Speaking at the Euromoney AIFM directive conference yesterday, FSA director of conduct risk and asset management sector leader Dan Waters said that since the Spanish took over presidency of the Council of Ministers from the Swedish at the beginning of the year, issues that had previously been agreed in the Swedish draft have been reopened, which he said is “unwelcome”.
Among the FSA’s chief concerns are recent changes to the text of the directive on the marketing within Europe of non-European funds.
Waters warned that some of the proposals may be viewed as a protectionist attempt to protect EU funds from competition from outside Europe.
Waters said that a compromise had previously been reached on this aspect of the directive, which meant that funds that were not passporting would not need to meet the same requirements as EU passporting funds.
But Waters said the February draft of the directive introduced a new “unwelcome” requirement, on the marketing of non-EU funds within Europe, which he said would give the European Commission the power to dictate to non-European regulators the terms of their arrangements with EU member states.

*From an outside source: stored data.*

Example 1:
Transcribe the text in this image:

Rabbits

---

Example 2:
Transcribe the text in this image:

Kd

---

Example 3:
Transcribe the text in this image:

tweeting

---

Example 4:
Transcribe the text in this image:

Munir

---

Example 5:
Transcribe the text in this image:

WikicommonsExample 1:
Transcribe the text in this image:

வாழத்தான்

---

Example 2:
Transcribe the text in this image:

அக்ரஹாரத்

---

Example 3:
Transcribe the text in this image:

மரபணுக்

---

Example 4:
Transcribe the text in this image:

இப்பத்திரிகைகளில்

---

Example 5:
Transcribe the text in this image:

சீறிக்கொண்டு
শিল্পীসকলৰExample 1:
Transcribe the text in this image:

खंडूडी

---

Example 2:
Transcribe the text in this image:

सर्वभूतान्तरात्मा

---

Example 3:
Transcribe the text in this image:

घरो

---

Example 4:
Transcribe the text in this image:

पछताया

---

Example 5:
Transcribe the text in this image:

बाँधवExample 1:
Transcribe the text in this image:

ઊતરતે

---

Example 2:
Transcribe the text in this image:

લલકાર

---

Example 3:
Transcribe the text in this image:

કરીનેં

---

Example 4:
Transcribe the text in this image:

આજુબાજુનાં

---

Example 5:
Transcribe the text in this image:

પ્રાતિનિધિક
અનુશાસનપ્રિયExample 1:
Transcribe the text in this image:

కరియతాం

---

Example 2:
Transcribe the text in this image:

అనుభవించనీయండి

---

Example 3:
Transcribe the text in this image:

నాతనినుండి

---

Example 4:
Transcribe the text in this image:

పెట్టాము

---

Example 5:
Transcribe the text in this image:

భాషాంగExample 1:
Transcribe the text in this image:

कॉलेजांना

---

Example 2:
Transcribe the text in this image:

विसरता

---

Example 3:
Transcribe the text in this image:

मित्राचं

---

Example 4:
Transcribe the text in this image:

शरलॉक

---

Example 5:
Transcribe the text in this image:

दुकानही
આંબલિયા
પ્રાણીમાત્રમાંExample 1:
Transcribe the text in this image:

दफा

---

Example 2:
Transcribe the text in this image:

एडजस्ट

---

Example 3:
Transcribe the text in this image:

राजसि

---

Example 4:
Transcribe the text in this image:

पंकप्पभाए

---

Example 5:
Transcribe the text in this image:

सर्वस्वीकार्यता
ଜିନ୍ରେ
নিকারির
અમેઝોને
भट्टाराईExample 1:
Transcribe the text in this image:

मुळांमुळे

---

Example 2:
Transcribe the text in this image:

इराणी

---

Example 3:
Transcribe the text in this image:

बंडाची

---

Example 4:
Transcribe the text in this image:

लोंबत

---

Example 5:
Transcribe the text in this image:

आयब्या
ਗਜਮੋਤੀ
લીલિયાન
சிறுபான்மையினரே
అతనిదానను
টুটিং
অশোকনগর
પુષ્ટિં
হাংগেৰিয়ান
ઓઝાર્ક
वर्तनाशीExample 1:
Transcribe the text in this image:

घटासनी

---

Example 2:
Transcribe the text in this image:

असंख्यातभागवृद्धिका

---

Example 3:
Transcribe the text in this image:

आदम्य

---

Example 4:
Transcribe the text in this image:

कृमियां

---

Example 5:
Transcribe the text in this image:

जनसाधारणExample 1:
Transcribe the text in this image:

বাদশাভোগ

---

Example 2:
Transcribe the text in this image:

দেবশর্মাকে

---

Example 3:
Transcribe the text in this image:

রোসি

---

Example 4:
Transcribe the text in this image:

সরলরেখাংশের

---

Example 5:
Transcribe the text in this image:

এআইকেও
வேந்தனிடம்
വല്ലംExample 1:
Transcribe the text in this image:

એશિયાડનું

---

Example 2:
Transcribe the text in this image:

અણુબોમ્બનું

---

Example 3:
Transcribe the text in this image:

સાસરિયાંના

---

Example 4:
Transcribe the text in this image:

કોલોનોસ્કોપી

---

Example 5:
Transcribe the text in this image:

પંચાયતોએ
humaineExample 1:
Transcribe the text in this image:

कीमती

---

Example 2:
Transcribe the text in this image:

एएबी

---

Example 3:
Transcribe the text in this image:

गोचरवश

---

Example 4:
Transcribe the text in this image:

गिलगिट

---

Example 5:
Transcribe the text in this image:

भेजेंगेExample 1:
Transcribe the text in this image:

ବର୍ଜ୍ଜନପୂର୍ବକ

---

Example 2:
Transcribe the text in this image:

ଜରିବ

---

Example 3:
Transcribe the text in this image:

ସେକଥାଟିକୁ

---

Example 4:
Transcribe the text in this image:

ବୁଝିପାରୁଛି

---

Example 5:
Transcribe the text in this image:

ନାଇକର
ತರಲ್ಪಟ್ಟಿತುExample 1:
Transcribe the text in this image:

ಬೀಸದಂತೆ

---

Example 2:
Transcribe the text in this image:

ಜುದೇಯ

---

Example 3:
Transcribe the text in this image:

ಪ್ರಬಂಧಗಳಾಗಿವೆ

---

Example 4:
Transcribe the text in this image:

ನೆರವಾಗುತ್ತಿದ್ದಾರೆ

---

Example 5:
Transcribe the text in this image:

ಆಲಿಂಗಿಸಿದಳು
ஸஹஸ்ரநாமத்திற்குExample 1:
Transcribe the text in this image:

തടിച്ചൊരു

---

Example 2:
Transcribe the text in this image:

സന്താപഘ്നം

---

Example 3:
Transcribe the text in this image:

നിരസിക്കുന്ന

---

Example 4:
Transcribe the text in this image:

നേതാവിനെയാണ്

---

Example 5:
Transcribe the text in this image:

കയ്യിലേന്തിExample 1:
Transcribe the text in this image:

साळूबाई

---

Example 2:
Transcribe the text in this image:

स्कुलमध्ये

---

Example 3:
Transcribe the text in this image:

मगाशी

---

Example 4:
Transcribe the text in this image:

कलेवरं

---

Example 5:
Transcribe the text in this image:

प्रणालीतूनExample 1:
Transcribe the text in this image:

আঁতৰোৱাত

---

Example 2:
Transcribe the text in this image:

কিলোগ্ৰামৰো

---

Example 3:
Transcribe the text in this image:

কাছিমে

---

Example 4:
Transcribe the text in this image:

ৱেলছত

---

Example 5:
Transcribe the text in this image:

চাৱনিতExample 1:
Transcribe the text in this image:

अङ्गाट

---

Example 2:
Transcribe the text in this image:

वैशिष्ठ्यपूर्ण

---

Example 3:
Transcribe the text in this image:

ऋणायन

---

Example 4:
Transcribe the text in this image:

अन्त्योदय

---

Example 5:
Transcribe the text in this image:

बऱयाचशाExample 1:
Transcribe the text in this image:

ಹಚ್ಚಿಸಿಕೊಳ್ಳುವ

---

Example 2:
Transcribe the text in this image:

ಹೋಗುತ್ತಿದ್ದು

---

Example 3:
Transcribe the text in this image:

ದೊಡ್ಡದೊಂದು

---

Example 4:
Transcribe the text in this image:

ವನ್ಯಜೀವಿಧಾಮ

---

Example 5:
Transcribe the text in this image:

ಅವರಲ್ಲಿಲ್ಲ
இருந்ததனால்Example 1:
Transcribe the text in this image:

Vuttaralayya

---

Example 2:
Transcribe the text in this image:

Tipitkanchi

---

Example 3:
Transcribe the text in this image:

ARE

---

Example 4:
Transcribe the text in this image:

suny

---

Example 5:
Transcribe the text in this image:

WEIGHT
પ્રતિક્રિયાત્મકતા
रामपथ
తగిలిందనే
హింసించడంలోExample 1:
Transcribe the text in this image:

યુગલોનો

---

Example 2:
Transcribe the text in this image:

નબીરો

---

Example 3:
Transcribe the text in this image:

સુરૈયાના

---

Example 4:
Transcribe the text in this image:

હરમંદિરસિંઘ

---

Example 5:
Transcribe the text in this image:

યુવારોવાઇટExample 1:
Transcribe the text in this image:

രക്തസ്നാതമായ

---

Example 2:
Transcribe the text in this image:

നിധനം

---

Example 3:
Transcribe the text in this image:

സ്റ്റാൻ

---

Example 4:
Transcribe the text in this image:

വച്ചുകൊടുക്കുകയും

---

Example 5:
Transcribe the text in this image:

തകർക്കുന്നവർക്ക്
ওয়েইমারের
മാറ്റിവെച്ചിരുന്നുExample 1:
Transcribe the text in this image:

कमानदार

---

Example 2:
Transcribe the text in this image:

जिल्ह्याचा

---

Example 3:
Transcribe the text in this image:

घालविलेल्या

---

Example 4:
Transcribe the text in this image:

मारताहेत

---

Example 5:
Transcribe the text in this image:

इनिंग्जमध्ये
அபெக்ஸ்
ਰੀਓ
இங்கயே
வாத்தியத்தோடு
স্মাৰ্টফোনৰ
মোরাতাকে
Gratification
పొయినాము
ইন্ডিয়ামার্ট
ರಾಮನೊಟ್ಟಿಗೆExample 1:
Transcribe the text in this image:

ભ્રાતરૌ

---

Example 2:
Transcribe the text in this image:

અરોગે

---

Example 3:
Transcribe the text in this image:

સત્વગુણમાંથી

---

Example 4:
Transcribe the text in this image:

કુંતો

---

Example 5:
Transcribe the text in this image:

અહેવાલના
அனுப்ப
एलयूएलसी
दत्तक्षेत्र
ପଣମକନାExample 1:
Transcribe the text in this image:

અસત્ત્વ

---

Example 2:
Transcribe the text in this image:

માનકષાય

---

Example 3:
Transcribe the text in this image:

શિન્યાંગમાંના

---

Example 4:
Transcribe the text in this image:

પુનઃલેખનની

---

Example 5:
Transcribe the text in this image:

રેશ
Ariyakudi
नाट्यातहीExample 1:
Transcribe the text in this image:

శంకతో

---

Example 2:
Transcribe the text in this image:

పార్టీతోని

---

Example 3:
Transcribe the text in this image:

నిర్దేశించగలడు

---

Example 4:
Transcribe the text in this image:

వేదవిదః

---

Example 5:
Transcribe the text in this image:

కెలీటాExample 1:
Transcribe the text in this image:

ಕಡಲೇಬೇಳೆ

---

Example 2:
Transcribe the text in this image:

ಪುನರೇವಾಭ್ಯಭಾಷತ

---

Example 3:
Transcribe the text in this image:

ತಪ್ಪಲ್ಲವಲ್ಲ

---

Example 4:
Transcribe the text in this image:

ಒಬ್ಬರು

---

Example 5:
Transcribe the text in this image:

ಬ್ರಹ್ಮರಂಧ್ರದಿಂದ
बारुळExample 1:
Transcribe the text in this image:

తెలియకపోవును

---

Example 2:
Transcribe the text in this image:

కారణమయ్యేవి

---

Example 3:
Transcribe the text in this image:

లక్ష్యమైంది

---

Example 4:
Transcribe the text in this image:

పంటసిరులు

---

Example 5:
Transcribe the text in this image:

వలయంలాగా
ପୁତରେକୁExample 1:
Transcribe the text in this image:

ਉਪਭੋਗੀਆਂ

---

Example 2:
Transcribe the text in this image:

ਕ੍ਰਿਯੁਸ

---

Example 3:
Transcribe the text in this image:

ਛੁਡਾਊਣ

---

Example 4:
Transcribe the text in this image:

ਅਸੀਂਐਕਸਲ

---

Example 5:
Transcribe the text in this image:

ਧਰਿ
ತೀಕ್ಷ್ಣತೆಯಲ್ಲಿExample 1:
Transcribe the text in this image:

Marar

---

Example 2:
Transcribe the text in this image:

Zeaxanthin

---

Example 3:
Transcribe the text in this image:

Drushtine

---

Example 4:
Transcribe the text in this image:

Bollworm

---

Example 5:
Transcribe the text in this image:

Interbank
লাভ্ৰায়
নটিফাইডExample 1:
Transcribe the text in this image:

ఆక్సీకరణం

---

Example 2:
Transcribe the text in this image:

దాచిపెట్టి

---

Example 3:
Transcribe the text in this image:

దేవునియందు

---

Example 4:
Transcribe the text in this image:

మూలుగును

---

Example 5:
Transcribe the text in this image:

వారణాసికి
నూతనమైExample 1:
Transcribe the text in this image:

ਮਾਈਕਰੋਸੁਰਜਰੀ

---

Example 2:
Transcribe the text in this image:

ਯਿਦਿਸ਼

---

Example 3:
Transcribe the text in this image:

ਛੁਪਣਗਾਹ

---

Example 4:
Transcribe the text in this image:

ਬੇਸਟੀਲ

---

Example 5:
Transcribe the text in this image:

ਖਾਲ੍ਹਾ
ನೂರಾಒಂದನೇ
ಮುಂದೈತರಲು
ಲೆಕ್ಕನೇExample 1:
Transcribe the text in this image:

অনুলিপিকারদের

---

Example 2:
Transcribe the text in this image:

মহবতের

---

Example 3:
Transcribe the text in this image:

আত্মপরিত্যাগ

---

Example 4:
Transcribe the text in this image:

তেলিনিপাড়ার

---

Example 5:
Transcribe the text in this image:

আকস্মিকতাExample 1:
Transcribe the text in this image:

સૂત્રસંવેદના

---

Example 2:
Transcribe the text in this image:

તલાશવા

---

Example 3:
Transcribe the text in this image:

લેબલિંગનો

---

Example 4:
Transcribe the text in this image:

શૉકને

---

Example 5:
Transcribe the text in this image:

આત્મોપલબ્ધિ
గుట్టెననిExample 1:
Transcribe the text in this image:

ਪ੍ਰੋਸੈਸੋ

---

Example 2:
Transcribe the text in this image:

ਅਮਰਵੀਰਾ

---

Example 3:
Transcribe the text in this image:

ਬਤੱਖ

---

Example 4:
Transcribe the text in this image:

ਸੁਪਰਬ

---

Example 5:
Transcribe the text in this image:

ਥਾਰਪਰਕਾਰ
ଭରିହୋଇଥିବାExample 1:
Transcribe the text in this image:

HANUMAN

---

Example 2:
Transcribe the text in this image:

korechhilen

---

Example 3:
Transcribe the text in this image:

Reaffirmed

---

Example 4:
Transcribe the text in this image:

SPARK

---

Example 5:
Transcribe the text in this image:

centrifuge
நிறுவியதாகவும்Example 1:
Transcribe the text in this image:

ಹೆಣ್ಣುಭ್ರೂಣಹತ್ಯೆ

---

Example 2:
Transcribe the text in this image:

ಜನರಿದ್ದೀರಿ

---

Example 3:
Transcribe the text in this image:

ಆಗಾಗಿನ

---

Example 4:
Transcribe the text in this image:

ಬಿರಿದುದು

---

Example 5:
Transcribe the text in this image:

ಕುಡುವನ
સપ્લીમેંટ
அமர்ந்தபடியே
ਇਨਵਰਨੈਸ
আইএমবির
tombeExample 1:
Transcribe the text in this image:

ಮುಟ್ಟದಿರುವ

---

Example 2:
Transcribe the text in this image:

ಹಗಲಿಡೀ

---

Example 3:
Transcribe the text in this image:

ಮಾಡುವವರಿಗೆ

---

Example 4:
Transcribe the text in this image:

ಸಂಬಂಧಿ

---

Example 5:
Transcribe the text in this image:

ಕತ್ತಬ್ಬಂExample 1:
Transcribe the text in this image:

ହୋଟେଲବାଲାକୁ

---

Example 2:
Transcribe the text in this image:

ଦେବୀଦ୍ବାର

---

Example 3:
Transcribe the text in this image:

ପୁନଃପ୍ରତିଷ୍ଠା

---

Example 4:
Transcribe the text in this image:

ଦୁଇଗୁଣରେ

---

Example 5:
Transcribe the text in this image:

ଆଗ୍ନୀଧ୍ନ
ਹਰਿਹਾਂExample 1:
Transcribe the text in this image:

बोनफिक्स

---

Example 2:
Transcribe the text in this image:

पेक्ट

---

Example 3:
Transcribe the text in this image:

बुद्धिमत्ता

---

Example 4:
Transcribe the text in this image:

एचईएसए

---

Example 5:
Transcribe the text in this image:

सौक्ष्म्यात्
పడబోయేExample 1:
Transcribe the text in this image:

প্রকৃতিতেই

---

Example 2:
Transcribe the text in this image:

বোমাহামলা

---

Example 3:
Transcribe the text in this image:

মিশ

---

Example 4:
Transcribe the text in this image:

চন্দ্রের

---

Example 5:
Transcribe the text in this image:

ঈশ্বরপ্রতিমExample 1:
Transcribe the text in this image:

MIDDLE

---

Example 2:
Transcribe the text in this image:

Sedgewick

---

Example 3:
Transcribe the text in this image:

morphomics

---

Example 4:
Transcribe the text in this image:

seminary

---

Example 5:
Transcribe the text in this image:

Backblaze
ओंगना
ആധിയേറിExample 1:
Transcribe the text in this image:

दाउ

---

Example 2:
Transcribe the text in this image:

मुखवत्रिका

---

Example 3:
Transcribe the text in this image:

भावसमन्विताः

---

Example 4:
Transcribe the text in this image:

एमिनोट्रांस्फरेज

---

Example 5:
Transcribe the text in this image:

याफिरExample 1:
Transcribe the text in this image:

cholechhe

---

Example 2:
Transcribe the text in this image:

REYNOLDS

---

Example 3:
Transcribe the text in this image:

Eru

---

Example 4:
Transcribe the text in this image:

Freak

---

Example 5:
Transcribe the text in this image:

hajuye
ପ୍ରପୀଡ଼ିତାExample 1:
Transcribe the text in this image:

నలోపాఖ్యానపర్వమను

Waters said this puts the EC in a “remarkable position” and “offends the principle of subsidiarity”. He said “it could also run contrary to well-established principles of international cooperation between financial regulatory authorities”.
Waters said: “This would enable the Commission to dictate, for example, to the SEC and the FSA, the terms of agreement between them on the marketing by US managers in the UK on a private placement basis of funds that do not have a European passport.”
He added: “This text puts the Commission in the astonishing position of dictating to the supervisors of fund managers the information that they have to receive from the fund managers they regulate.
“There are very limited, if any, precedents for imposing such prescriptive preconditions on non-EU entities and their regulatory authorities in relation to cross-border marketing of financial products to institutional investors.”
Waters warned that the proposals could be seen as protectionism on the part of the EU, by imposing “burdensome, detailed requirements on funds that have no passport”.
He said it “will be seen as an attempt to protect European funds from competition from legitimate funds outside the EU”.
He added: “In the fragile international economic environment in which we find ourselves, post one of the greatest financial crises in modern history, introducing these damaging constraints on international investment flows is surely the opposite of a sensible policy.”
Waters said that in addition to third-country aspects, other parts of the directive, including those in respect of the liability of depositaries, the delegation of activities outside the EU, the requirements on valuers and the rules on remuneration all remain the subject of debate.